DIRECTIVE 1:
Name every type of end user that the passage on peer-to-peer foreign exchange trading places within the buy-side.
DIRECTIVE 2:
Extend the passage on peer-to-peer foreign exchange trading past its final sentence, writing one or two further paragraphs in the same formal register.

This article discusses the evolution of peer-to-peer trading – and if the market is now embracing this model as a mechanism to achieve lower spreads, reduce information leakage and minimize market impact. Understand the drivers behind this decision-making and understand how participants can potentially achieve these efficiencies through existing platforms.

Top line

Peer-to-peer trading enables end users to trade directly with each other rather than having to act as a price taker from a traditional liquidity provider or on a traditional OTC FX trading venue. Some end users – or the buy-side comprising hedge funds and asset managers, as well as corporates and commercials – are increasingly interested in this model as it enables them to be more than price takers.

Currently, the majority of the $6.6 trillion a day global foreign exchange market remains traded either on a largely bank-to-client electronic communication network (ECN) platform or on a request for quote (RFQ) basis (via either multi dealer or single dealer platforms). While this model continues to provide robust and reliable liquidity to end user customers, some buy-side market participants are looking at peer-to-peer alternatives to achieve potential enhancements to transaction costs and reductions in market impact, and ultimately to separate liquidity from credit.

LISTED ENTRIES:
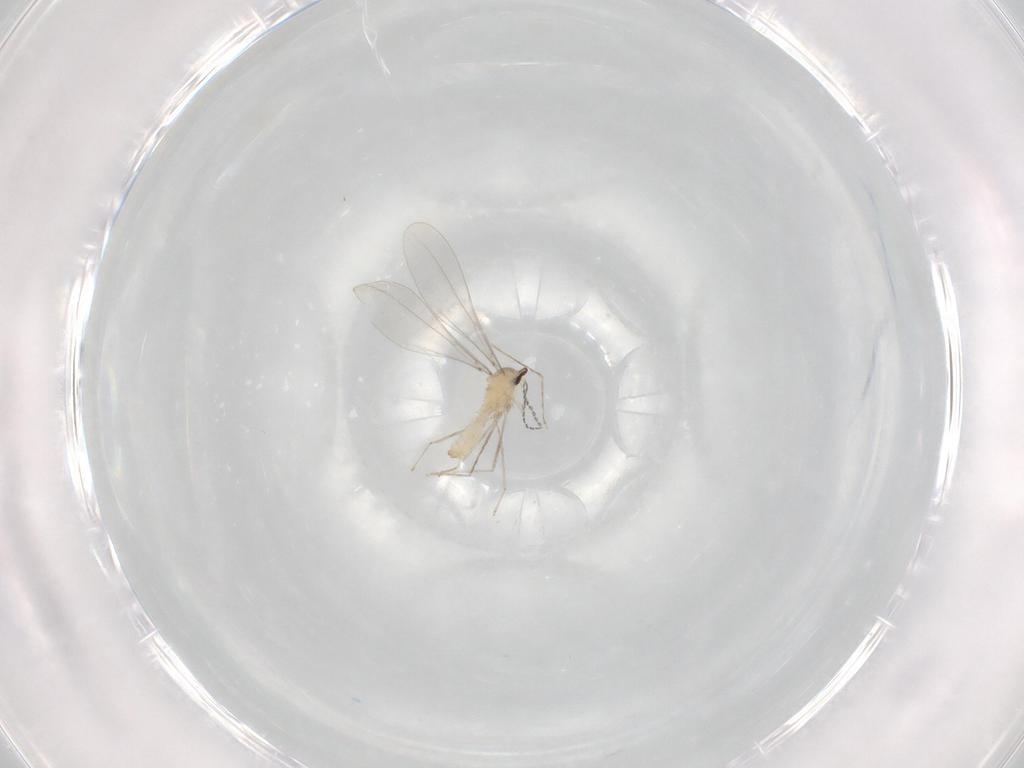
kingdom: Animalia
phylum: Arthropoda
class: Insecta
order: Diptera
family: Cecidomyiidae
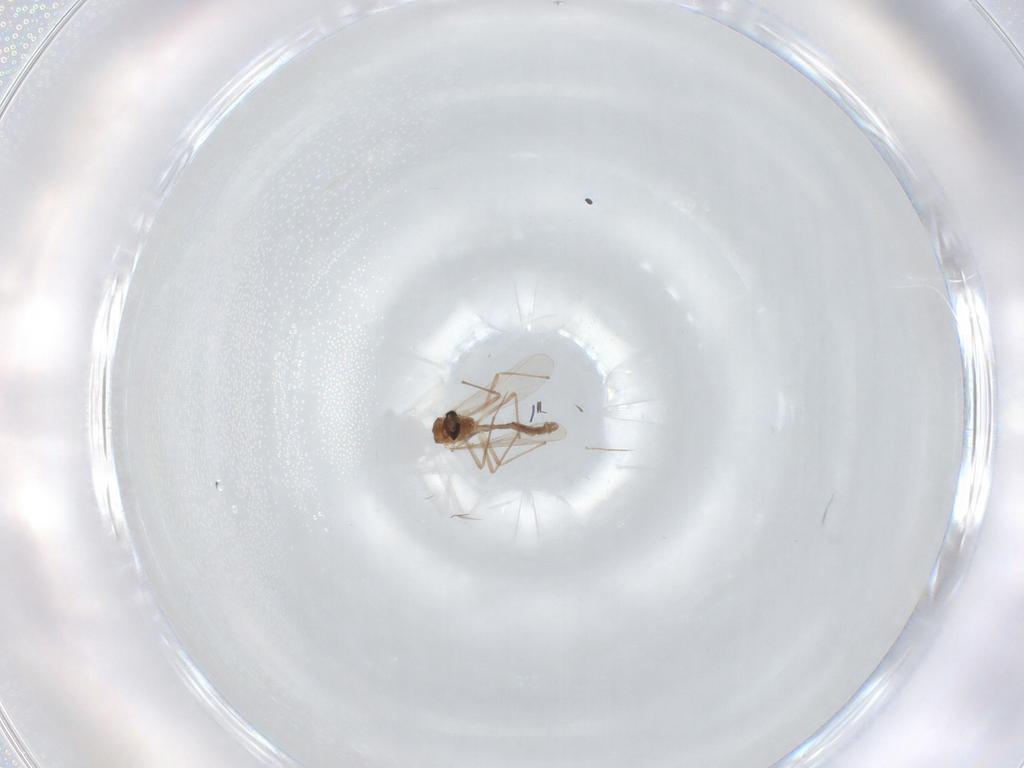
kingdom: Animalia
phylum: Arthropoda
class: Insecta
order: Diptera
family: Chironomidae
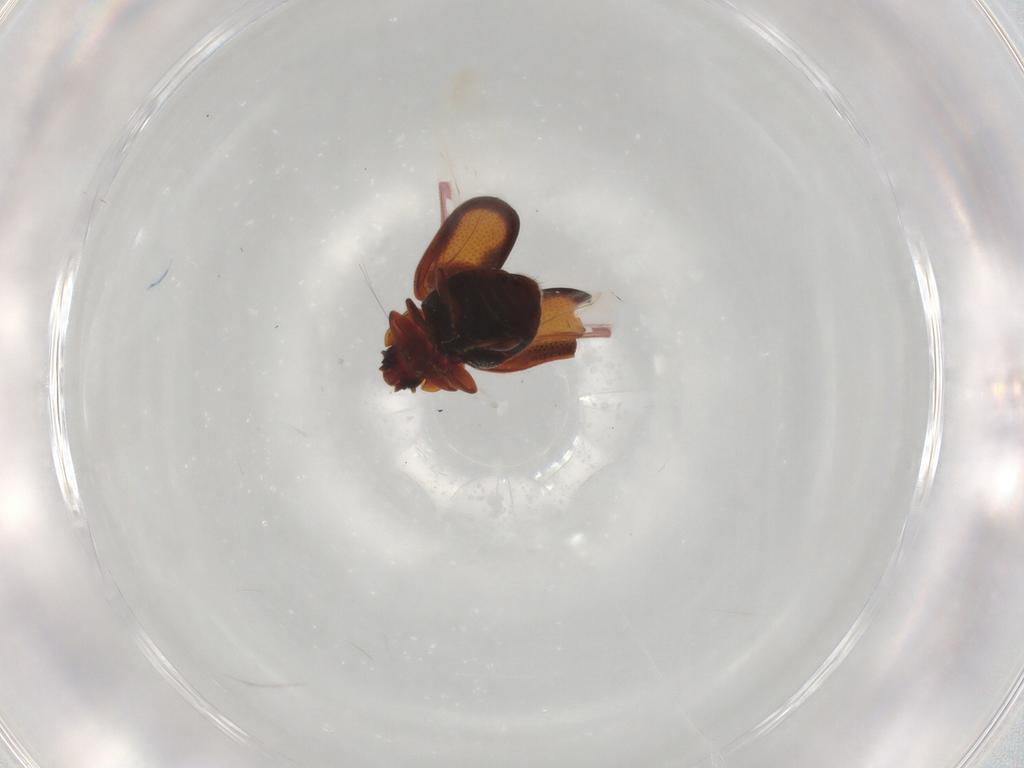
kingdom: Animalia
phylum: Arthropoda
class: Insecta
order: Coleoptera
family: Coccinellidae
==
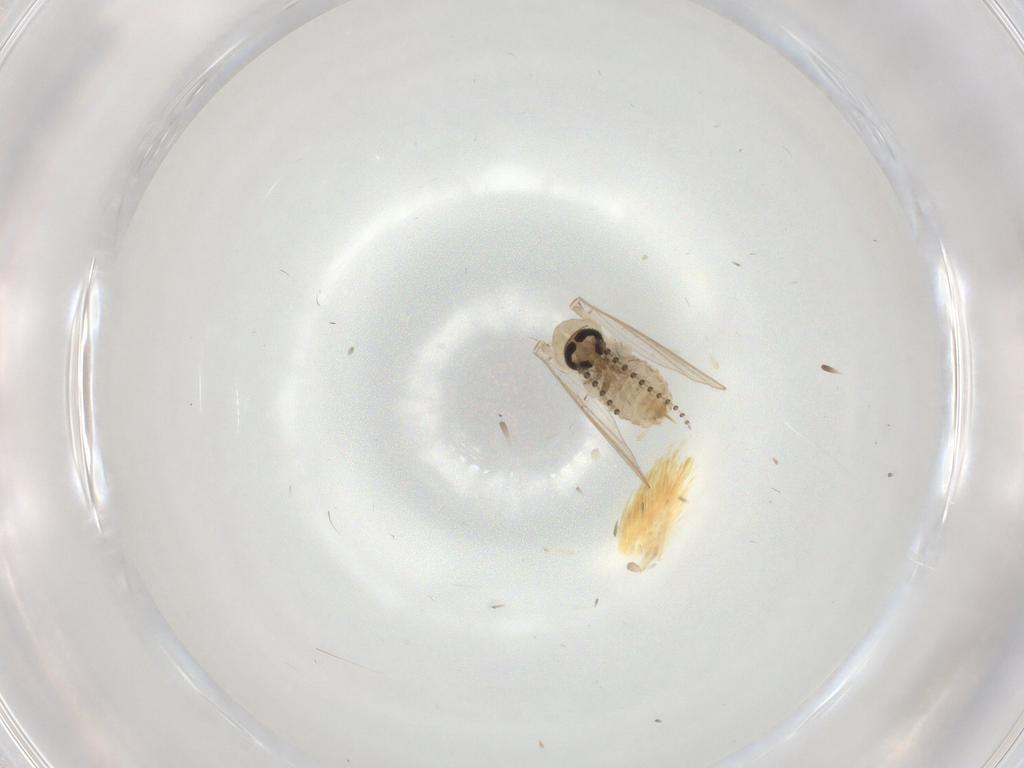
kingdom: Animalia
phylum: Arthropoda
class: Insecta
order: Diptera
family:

FINAL ANSWER 1:
- Hedge funds
- Asset managers
- Corporates
- Commercials

FINAL ANSWER 2:
Peer-to-peer: requires many-to-many

Historically, one of the most obvious challenges around developing peer-to-peer venues has been getting a critical mass of counterparts willing to take part at the same time to help find enough matching interest.

Dedicated peer-to-peer platforms have been launched which seek to establish this connected community of peers to reduce costs of trading and reduce market impact. Other potential benefits include trading in an environment with enhanced transparency, anonymity, and clear rules that can help govern conduct and evidence of how clients will meet their fiduciary responsibilities.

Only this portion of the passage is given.